Saturday 19 November 2011

The Road Rat

What element of foreshadowing is employed in this section and why?

What does the description of the men tell us about them?
The men are described as "stained and filthy", "slouching along with clubs in their hands" and "coughing". These descriptions present the idea that the men are violent and ill and therefore desperate for any of the necessities to survive. The idea that they are subhuman is hinted at as they are stained and filthy, therefore unable to clean and care for themselves, giving the reader the impression that humanity is deteriorating.

McCarthy uses a simile when describing the truck "lumbering and creaking like a ship". Why does he do this?

Why does McCarthy describe the Road Rat in such detail?
Although the Road Rat only makes a brief appearance in the novel, he is vitally important to one of the major themes of the novel, the idea of what is good and what is bad. The vivid, gruesome imagery deployed by McCarthy reinforces what a disgusting character the Road Rat is, with phrases such as "eyes collared in cups of grime and deeply suck", hinting at the possibility he is dying as he has sunken eyes. His knife is mentioned to reinforce the violence and danger the men carry but describing the men in such a macabre way make the man's action when he kills him appear much worse. The man's position as the 'good guy' is turned around, making him a 'bad guy' when he shoots the Road Rat, but by knowing what bad people the Road Rat and his men are, the man comes across as even worse than them for killing them.

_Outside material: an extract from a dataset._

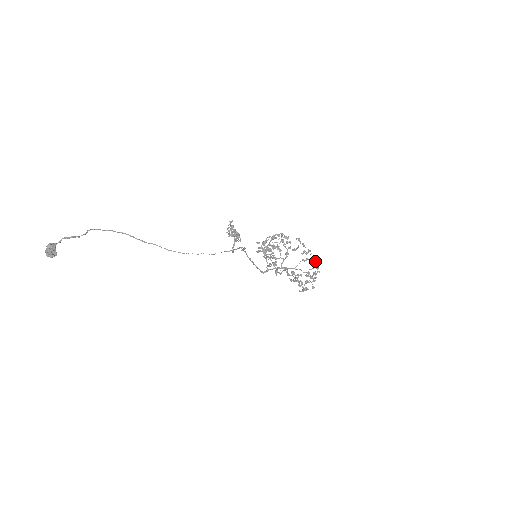
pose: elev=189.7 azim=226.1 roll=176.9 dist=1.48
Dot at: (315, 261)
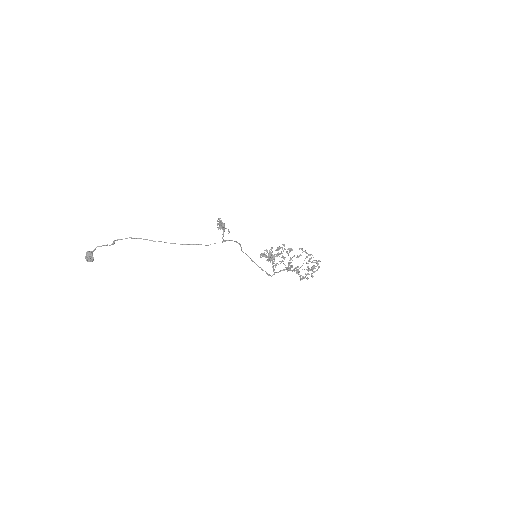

Why is the Road Rat's character so explicit whilst the man is so implicit?
The more we know about the Road Rat and the less about the man allows us to make our own assumptions about the man from his responses to the Road Rat. The man has been preaching to the boy that they are the 'good guys', but as soon as the man's actions are revealed we begin to doubt his morals and whether or not he is just as bad as everybody else.

What do we learn about the man through his exchanges with the Road Rat?
The man has a vast medical knowledge beyond most people's, using words such as "frontal lobe", "colliculus" and "temporal gyrus", suggesting he had came from a medical background prior to the new apocalyptic world. He shows his instinctive need to protect his son by quickly reacting to when the Road Rat holds up his knife and "grabbed the boy and rolled and came up holding him against his chest with the knife at his throat" as the man "fired from a two-handed position" and killed him. His prompt response shows his fear of the boy dying and his accuracy suggests he has had experience with guns in the past. He does not have to think about whether it is morally right or wrong to shoot the Road Rat because for him, killing anyone who puts his son in danger is the right choice.

"A single round left in the revolver. You will not face the truth. You will not." Who is the man echoing here? How do you believe these words are uttered?
I believe the realisation that they only have one bullet left would have been a horrific discovery for the man because there is now no room left for failure, they have to succeed now to get to the South as there is no way to kill themselves if they fail. The man echoes his wife here as she was determined to make him realise how hopeless their attempts were and to make them "face the truth" but the man is unwilling to accept that she was right as he feels remorse that she gave up on them.

Why don't the other men chase after the boy and the man following the shooting?
When the man returns to see where the men went, he finds "dried blood dark in the leaves", bones and "a pool of guts", suggesting that the men feared the man's ability to kill one of them and ate the Road Rat's body before quickly moving on to avoid the same fate happening to one of them. They probably viewed themselves as the 'bad guys' so for one of them to be defeated would worry them that something else, worse than them, was out there.

It is not until page 77 that the man finally clears the "gore and "dead man's brains" from the boys face. Why?
There is irony here between the cannibals in the truck and the boy and the man, as the cannibals ate the remains of the man's body to stay alive but the man washed them away from his face, leaving them and not using them for any benefit to themselves. He redeems part of his 'good guy' façade by doing this as they try and get rid of the reminders of the bad things that happen to them to start afresh.

1 comment:

  1. Anna. Another reason the man doesn't clean the boys face is the priorities the boy and man face. In the pages between the shooting and the cleaning of the face the man keeps the boy warm and gives him a drink, he fails to clean his face as it is not a priority (survival is the priority).